Book Report: Sid Meier’s MEMOIR! by Sid Meier with Jennifer Lee Noonan (2020)

Book coverI bought this book partly with gift cards after Christmas. As one of the 2021 Winter Reading Challenge categories is Memoir/Biography, you can guess which one I picked up first. And, probably, which one I said to myself One more chapter a couple nights before going to bed, wherein one more chapter sometimes meant more than one.

Okay, so for those of you who don’t know who Sid Meier is: Well, this book can explain that. He was one of the founders of MicroProse, who left MicroProse to found Firaxis, and even before he created the Civilization franchise which continues to dominate my free time, he was responsible for numerous games that shaped my beautiful wife and I’s lives. MicroProse also did F-15 Strike Eagle and whatnot; he/they made Pirates! which I just installed on my Windows 10 box, and it works, but not in a nice windowed mode; and he was responsible for the licensed Magic: The Gathering game that my beautiful wife has been able to hack and install on machines up until Windows 10. So, yeah, we have played a lot of them.

The book tells his story from his youth, his learning computers, his time in Switzerland, and onto the rudimentary games that he wrote in college and as a young man working for General Instrument, a cash register company. Then he and Bill Staley founded MicroProse, and the rest was history in the making. They developed flight simulators, including Gunship which I played for hours and hours in the trailer in Murphy, Missouri, when I had time for hours and hours of Gunship, D&D, and watching movies over and over again on Showtime–however did I have that many hours in the day?
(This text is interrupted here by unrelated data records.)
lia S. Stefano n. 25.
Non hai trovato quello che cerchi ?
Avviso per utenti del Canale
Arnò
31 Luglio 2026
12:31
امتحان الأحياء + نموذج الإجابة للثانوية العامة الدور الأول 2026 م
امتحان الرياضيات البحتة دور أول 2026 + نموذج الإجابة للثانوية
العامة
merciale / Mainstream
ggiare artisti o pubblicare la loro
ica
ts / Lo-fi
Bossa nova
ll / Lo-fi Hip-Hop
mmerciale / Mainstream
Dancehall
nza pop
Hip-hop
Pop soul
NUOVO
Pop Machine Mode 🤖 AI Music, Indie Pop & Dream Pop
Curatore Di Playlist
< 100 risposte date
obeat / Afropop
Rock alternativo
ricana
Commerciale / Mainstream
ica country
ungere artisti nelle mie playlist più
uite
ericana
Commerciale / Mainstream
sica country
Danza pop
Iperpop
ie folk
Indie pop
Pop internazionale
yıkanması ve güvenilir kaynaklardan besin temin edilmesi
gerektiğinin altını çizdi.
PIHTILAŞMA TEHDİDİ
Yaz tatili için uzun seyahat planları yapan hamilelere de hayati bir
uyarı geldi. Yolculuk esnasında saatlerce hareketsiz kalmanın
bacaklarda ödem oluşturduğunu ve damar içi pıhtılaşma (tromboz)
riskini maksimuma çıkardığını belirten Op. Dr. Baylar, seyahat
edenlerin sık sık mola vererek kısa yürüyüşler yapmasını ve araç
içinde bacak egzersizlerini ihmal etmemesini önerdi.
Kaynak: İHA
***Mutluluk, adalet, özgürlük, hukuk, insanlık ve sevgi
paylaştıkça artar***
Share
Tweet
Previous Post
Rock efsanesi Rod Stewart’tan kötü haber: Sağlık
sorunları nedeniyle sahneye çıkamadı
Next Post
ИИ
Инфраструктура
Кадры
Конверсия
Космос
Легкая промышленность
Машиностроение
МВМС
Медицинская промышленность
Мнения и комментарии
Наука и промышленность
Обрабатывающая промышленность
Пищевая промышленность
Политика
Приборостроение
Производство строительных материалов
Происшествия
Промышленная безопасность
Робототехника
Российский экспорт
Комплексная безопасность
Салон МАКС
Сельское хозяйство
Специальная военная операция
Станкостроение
The early chapters recount the history of MicroProse and then Firaxis on an almost year-by-year pace, tying each chapter to video games released that year. In the early chapters, they come fast and furious, and Meier (and Noonan) work in his back story and early life while they do. Later, as Meier becomes a recognized brand and becomes more of a team leader and executive, and the actual narratives of game development and running the company fade, and we get more general musings on games as education and whatnot.

So Meier’s philosophy has always been to build something fun, not just something that will sell (especially by slapping Sid Meier’s name on it). He sticks to turn-based games mostly, and although towards the end we do get some modernization and some attempts at MMORPG and console games, his work still seems old fashioned in a good way.

So I liked the book, and I liked Sid Meier, the person, as presented in the book. It made him real, it made him humble, and it made him seem like a fellow I would like to know.